La FDA n’a pas fait de recommandations spécifiques pour que les gens achètent ou utilisent de l’iodure de potassium. Mais si vous vivez aux États-Unis et à moins de 10 miles (16 kilomètres) d’un réacteur nucléaire ou d’une zone de planification d’urgence, il y a de fortes chances que vous soyez couvert. En effet, grâce à un accord avec la Nuclear Regulatory Commission, ces États achètent de l’iodure de potassium pour se tenir à portée de main.

Si vous vivez plus loin, il peut s’écouler des jours avant que le nuage de déchets radioactifs ne pleuve sur votre alimentation et votre approvisionnement en eau, il est donc temps de mettre la main sur l’iodure de potassium. Cependant, en tant que professionnel de la santé, Roach dit qu’il n’est pas inquiet et qu’il n’est pas loin de Three Mile Island, le site de l’accident de centrale nucléaire le plus grave aux États-Unis, et qu’il ne stocke pas d’iodure de potassium.

“Parce que les responsables de la santé ont des quantités massives. C’est quelque chose qui pourrait atteindre la population rapidement”, dit-il.

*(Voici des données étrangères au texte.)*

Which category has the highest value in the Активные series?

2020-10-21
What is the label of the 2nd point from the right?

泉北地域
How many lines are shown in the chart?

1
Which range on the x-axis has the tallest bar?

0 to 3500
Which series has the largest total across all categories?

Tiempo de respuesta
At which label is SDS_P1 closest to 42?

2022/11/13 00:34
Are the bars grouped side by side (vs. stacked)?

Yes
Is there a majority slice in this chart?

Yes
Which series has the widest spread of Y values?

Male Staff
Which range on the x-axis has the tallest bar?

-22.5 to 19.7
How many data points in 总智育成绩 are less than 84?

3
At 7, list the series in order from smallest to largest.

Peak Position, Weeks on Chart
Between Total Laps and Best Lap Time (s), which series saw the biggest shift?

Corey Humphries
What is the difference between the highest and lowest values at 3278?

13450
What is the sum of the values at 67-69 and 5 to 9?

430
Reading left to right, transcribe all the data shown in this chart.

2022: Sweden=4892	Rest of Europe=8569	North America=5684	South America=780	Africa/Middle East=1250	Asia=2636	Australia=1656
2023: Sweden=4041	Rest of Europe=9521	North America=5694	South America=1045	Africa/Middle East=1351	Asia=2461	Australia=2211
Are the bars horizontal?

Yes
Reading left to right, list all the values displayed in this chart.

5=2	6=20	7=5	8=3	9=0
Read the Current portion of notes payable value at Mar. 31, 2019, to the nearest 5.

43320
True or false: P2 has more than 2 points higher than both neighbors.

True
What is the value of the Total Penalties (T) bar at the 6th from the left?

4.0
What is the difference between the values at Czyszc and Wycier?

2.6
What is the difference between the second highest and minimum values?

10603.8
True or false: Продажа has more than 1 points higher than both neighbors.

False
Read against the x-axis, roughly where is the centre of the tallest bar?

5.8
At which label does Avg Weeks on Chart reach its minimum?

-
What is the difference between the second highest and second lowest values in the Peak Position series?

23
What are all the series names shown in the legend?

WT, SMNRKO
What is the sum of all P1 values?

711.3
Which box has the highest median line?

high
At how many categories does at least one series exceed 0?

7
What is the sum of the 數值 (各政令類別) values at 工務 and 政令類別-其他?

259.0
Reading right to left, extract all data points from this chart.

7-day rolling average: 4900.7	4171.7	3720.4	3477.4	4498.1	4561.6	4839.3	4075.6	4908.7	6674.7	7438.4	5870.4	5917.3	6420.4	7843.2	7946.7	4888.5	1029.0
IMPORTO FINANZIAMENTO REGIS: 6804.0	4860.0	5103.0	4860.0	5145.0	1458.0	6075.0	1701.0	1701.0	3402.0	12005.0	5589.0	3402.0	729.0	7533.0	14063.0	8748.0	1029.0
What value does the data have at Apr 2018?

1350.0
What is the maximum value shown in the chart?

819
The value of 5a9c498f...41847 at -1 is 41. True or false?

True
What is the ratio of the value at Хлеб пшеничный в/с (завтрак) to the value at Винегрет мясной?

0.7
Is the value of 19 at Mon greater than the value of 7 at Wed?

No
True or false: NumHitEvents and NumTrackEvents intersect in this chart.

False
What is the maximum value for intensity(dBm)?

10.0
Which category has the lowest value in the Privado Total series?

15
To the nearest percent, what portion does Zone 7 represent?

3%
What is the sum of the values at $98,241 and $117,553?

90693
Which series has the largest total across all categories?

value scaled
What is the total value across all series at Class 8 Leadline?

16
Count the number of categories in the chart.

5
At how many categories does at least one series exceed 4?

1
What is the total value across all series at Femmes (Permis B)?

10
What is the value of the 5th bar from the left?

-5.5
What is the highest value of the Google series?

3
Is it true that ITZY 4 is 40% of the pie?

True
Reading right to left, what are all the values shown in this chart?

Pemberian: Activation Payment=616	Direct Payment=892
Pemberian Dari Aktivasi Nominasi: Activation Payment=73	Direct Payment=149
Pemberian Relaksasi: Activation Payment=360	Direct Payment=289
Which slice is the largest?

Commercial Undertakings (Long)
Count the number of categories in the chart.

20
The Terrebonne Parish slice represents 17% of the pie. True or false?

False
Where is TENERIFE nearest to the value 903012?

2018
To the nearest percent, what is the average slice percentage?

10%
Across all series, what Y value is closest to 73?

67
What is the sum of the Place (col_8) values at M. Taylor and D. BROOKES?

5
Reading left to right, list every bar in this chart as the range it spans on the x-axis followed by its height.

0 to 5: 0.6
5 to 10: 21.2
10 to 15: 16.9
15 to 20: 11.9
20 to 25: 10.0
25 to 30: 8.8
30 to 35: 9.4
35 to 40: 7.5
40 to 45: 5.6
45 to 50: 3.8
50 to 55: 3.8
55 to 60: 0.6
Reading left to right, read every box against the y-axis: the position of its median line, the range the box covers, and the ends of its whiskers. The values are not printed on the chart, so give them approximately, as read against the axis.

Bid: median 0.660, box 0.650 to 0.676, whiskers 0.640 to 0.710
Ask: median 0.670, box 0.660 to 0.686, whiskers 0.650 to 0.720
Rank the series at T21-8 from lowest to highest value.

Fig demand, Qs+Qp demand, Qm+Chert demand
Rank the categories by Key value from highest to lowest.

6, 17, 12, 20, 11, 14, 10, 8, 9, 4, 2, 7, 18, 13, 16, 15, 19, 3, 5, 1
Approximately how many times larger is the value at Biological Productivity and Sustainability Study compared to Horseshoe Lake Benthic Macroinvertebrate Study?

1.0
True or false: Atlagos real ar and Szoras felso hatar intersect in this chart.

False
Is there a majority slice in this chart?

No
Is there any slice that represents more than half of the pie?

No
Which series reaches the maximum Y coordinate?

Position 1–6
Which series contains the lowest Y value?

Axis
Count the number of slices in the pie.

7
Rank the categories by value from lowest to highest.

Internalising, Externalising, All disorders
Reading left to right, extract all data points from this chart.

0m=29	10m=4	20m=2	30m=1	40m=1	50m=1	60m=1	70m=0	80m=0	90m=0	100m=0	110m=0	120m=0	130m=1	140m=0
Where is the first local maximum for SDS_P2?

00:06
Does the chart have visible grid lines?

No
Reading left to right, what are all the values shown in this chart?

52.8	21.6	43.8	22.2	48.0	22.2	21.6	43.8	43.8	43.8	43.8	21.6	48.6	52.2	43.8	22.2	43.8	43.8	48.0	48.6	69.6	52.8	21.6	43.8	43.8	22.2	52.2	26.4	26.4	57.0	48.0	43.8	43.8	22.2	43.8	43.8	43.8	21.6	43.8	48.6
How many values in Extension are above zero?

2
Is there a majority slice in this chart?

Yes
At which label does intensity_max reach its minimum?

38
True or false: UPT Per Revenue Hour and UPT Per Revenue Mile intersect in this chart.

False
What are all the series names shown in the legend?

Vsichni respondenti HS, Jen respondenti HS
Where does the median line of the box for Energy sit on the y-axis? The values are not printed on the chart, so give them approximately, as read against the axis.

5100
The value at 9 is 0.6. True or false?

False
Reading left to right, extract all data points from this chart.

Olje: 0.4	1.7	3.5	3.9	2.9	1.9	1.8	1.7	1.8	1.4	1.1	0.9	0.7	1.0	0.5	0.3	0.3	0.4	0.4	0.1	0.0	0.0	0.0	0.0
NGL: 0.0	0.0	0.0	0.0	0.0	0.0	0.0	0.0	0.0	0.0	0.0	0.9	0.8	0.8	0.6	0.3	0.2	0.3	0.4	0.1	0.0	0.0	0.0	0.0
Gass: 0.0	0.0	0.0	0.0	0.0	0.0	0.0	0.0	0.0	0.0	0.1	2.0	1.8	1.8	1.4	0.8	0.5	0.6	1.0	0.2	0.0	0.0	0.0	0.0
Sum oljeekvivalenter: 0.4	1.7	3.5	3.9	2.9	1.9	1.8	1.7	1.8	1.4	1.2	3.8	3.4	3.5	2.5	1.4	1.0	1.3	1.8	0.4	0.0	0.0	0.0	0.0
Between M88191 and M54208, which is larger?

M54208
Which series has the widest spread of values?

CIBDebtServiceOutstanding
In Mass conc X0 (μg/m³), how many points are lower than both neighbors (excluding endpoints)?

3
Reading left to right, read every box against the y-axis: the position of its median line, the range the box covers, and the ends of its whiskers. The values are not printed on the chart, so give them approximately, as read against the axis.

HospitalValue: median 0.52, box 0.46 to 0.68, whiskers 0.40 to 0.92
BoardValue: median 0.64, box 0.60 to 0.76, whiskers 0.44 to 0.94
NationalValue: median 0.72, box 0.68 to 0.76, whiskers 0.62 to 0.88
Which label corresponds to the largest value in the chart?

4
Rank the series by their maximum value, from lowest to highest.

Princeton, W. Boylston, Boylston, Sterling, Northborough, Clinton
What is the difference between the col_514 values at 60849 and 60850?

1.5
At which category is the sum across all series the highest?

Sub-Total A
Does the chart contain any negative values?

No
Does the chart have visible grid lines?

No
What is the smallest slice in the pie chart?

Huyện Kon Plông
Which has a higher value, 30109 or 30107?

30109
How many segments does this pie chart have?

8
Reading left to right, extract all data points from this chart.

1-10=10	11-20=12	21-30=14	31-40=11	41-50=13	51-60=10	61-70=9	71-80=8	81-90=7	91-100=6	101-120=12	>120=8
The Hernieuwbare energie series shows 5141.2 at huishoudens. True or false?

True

Mais si cela vous donne la tranquillité d’esprit, alors achetez-le. “Il y a un avantage extrêmement faible à l’avoir”, déclare Roach. « D’un autre côté, la dose coûte quelques dollars. Donc, si les gens disent, “Eh bien, je veux l’avoir”, alors je dis, “alors fais ça.”

“Si vous êtes suffisamment inquiet pour mettre un an de nourriture dans votre abri anti-bombes, alors vous êtes le genre de personne qui va avoir de l’iodure de potassium”, dit-il. “Le reste d’entre nous est prêt à prendre ce risque infinitésimal.”

Où puis-je me procurer de l’iodure de potassium ?

L’iodure de potassium est disponible sans ordonnance, mais vous ne le trouverez pas sur les étagères de certaines des plus grandes pharmacies du pays, comme CVS ou Walgreens. Au lieu de cela, il est disponible dans les pharmacies en ligne, mais méfiez-vous des contrefaçons, telles que les comprimés et les liquides qui prétendent être de l’iodure ou des compléments alimentaires qui promettent de protéger contre les radiations.

Seuls quatre produits à base d’iodure de potassium sont approuvés par la FDA pour la commercialisation aux États-Unis :

  • Comprimés iOSAT, 130 mg, d’Anbex, Inc.
  • Comprimés ThyroSafe, 65 mg, de Recipharm AB
  • Solution orale ThyroShield 65 mg/mL de Arco Pharmaceuticals, LLC
  • Solution orale d’iodure de potassium USP 65 mg/mL par Mission Pharmacal Company

Une dose unique de 130 mg d’iodure de potassium, ou une dose de 56 mg pour les enfants de 3 à 12 ans, protège la thyroïde pendant environ 24 heures. Il doit être administré quotidiennement jusqu’à ce que le risque d’exposition n’existe plus. Prendre une dose plus élevée que recommandée ou prendre une dose plus forte que recommandée n’offre pas plus de protection et peut entraîner une maladie grave ou la mort, prévient le CDC.

L’iodure de potassium n’est pas recommandé pour les personnes souffrant de certains problèmes de santé. Mais sinon, s’il est pris selon les recommandations, le médicament a très peu d’effets secondaires.

Si vous choisissez d’acheter de l’iodure de potassium pour le garder “au cas où”, Roach fait écho à la recommandation du CDC selon laquelle il ne doit être pris que sur l’avis des responsables de la santé publique ou de la gestion des urgences.

Maintenant c’est intéressant

L’exposition à l’iode radioactif augmente le risque de cancer de la thyroïde, mais c’est aussi un traitement pour certains types de cancer de la thyroïde. Le traitement est généralement administré après que la glande thyroïde a été retirée pour tuer les cellules cancéreuses.